Entebbe- Delegates at the Monday Interparty Organisation for Dialogue (IPOD) Summit, who endured almost 10 hours while waiting for the arrival of President Yoweri Museveni, have instructed Parliament to amend the controversial Public Order Management Act (POMA), to curtail police brutality towards Opposition groups.
The summit that was held at Protea Hotel in Entebbe, was attended by President Museveni the chairman of the National Resistance Movement (NRM), Mr Jimmy Akena, the leader of Uganda Peoples Congress (UPC), Mr Muhammad Kibirige Mayanja; who represented Justice Forum (Jeema) leader, Mr Asuman Basalirwa and Mr Norbert Mao the Democratic Party president.
Mr Mao is the current chairman of IPOD.
The Forum for Democratic Change (FDC) was not represented since the party announced last week that the meeting was an insignificant “social event”.

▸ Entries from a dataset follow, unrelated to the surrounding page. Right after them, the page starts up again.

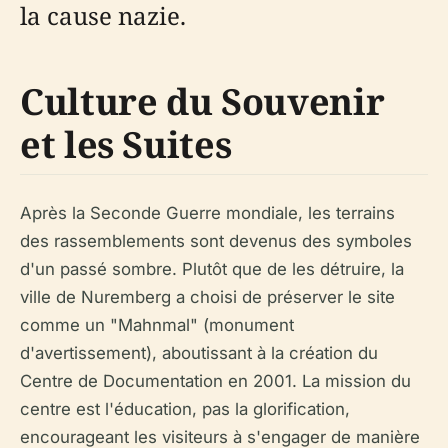
la cause nazie.
Culture du Souvenir
et les Suites
Après la Seconde Guerre mondiale, les terrains
des rassemblements sont devenus des symboles
d'un passé sombre. Plutôt que de les détruire, la
ville de Nuremberg a choisi de préserver le site
comme un "Mahnmal" (monument
d'avertissement), aboutissant à la création du
Centre de Documentation en 2001. La mission du
centre est l'éducation, pas la glorification,
encourageant les visiteurs à s'engager de manière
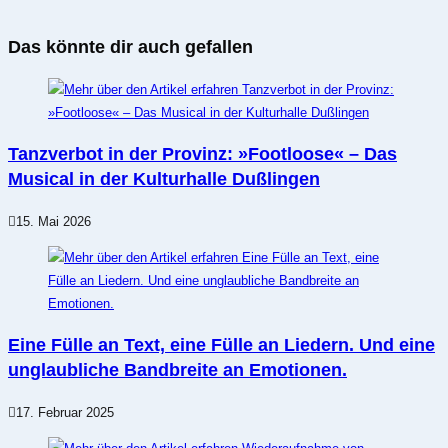
Das könnte dir auch gefallen
Tanzverbot in der Provinz: »Footloose« – Das
Musical in der Kulturhalle Dußlingen
15. Mai 2026
Eine Fülle an Text, eine Fülle an Liedern. Und eine
unglaubliche Bandbreite an Emotionen.
17. Februar 2025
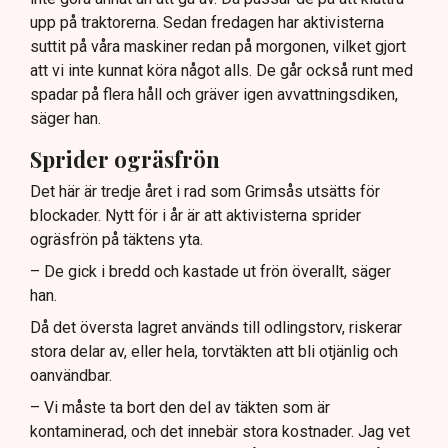
upp på traktorerna. Sedan fredagen har aktivisterna
suttit på våra maskiner redan på morgonen, vilket gjort
att vi inte kunnat köra något alls. De går också runt med
spadar på flera håll och gräver igen avvattningsdiken,
säger han.
Sprider ogräsfrön
Det här är tredje året i rad som Grimsås utsätts för
blockader. Nytt för i år är att aktivisterna sprider
ogräsfrön på täktens yta.
– De gick i bredd och kastade ut frön överallt, säger
han.
Då det översta lagret används till odlingstorv, riskerar
stora delar av, eller hela, torvtäkten att bli otjänlig och
oanvändbar.
– Vi måste ta bort den del av täkten som är
kontaminerad, och det innebär stora kostnader. Jag vet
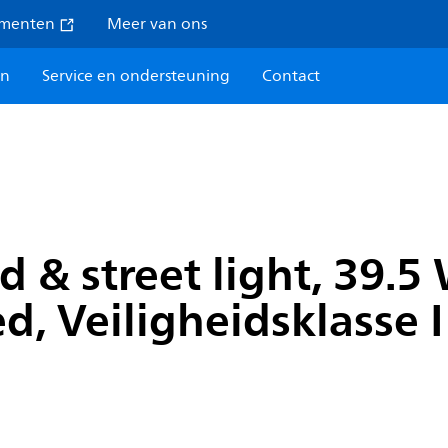
umenten
Meer van ons
en
Service en ondersteuning
Contact
 & street light, 39.5 
d, Veiligheidsklasse I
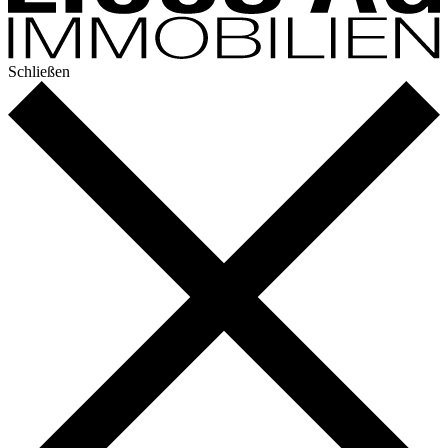
Schließen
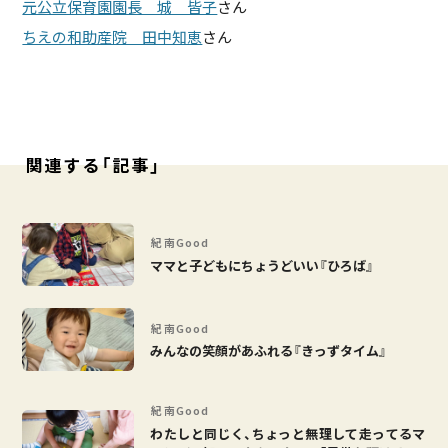
元公立保育園園長 城 皆子
さん
ちえの和助産院 田中知恵
さん
関連する「記事」
紀南Good
ママと子どもにちょうどいい『ひろば』
紀南Good
みんなの笑顔があふれる『きっずタイム』
紀南Good
わたしと同じく、ちょっと無理して走ってるマ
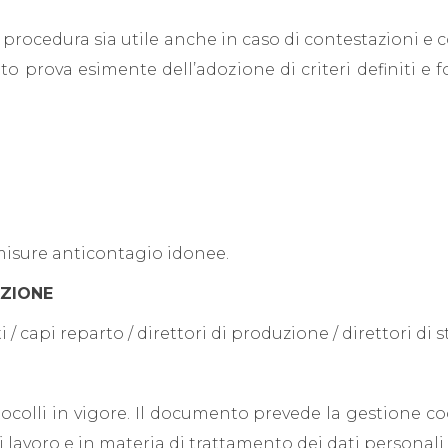
procedura sia utile anche in caso di contestazioni e c
nto prova esimente dell’adozione di criteri definiti e 
 misure anticontagio idonee.
AZIONE
i / capi reparto / direttori di produzione / direttori di 
tocolli in vigore. Il documento prevede la gestione 
di lavoro e in materia di trattamento dei dati personali 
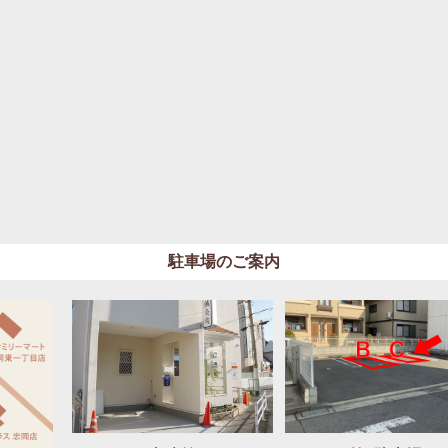
駐車場のご案内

In a joint statement after a four-hour summit, the leaders agreed that amendments to POMA be tabled in Parliament within two months, to reduce the powers of the Inspector General of Police (IGP).
In its current form, the law gives the IGP sole authority to Opposition politicians and activists to hold public rallies and meetings anywhere in Uganda.
POMA was in 2005 passed without regulations on how it would be implemented which allowed police to take it upon themselves to decide whether a political meeting by Opposition groups takes place or not, yet they are only supposed to be notified about such gatherings.
IPOD delegates instructed the Prime Minister, Dr Ruhakana Rugunda, the leader of government business in Parliament, to table the POMA amendments which will spell out regulations how the law would be implemented.
The National Security Council will also get the proposed amendments to enable its members contribute to the proposals.
In the proposed amendments that were pushed by Opposition parties, who have been victims of police brutality, district police commanders will only be only about a political gathering not less than 48 hours to the event.
The IPOD Summit also adopted the proposal for candidates seeking to contest as independents to resign from their respective political parties, 12 months prior to elections.
The move is intended to help political parties to block supporters from running as independent candidates immediately after losing party primary elections, where flag bearers are chosen.
On other electoral reforms, it was agreed during that candidates who are sponsored by political parties should not be required to get signatures from voters before being nominated.
The meeting also agreed to review nomination fees for candidates to make vying for political offices more affordable and inclusive.
Currently, aspirants intending to contest for Member of Parliament are supposed to pay Shs3 million as nomination fee while presidential candidates have to pay Shs20 million.
The delegates also suggested that nomination fees for losing candidates should be refunded; and courts of law to conclude hearing of election petitions for parliamentarian elections within one year.
It was also agreed that newly-created constituencies and administrative units should only hold elections in a specified period of any given year or to hold such elections in the next election cycle to avoid costs and disruption of electioneering.
Earlier, President Museveni asked Opposition politicians to embrace such meetings and dialogue because it is such platforms where pertinent political issues are discussed.
Mr Museveni also said there is need for Opposition politicians to start working for their constituents instead of only concentrating on debating national matters.
"Don't waste time claiming you are opposition and you are doing nothing to the people," be said, adding that when he was still a youth and a supporter of DP, he worked for his people in the current Kiruhura District while opposing UPC leadership.
Mr Museveni used the meeting to scold the leadership of FDC who once again boycotted the meeting, yet the party is a member of IPOD.
“If you are in leadership and then say I don't want to talk, then go home and graze cows. For me, when you call for dialogue, I will be there the following morning. It is a biblical command to talk," he said.
Mr Mao also accused the FDC of practicing “brinkmanship” “with their leader, Mr Patrick Amuriat Oboi boycotting the summit even when they fully participated in the IPOD Council meetings where the Monday agenda was approved.
"I call upon the FDC to change the attitude of boycotting. What they are doing is brinkmanship just to allow situations escalate. We don't come to table of dialogue because of fear, we come here filled with confidence," he said.
He said that all the parties under the IPOD Summit, including FDC have already received Shs1 billion from the Netherlands Institute of Multiparty Democracy to help them on development and mobilization of party supporters.
Mr Mao, also wondered how Mr Museveni can “comfortably preside” over a country soaked in corruption to the extent that even a 7-year-old singer Fresh Kid has composed songs about Uganda’s misarable situation.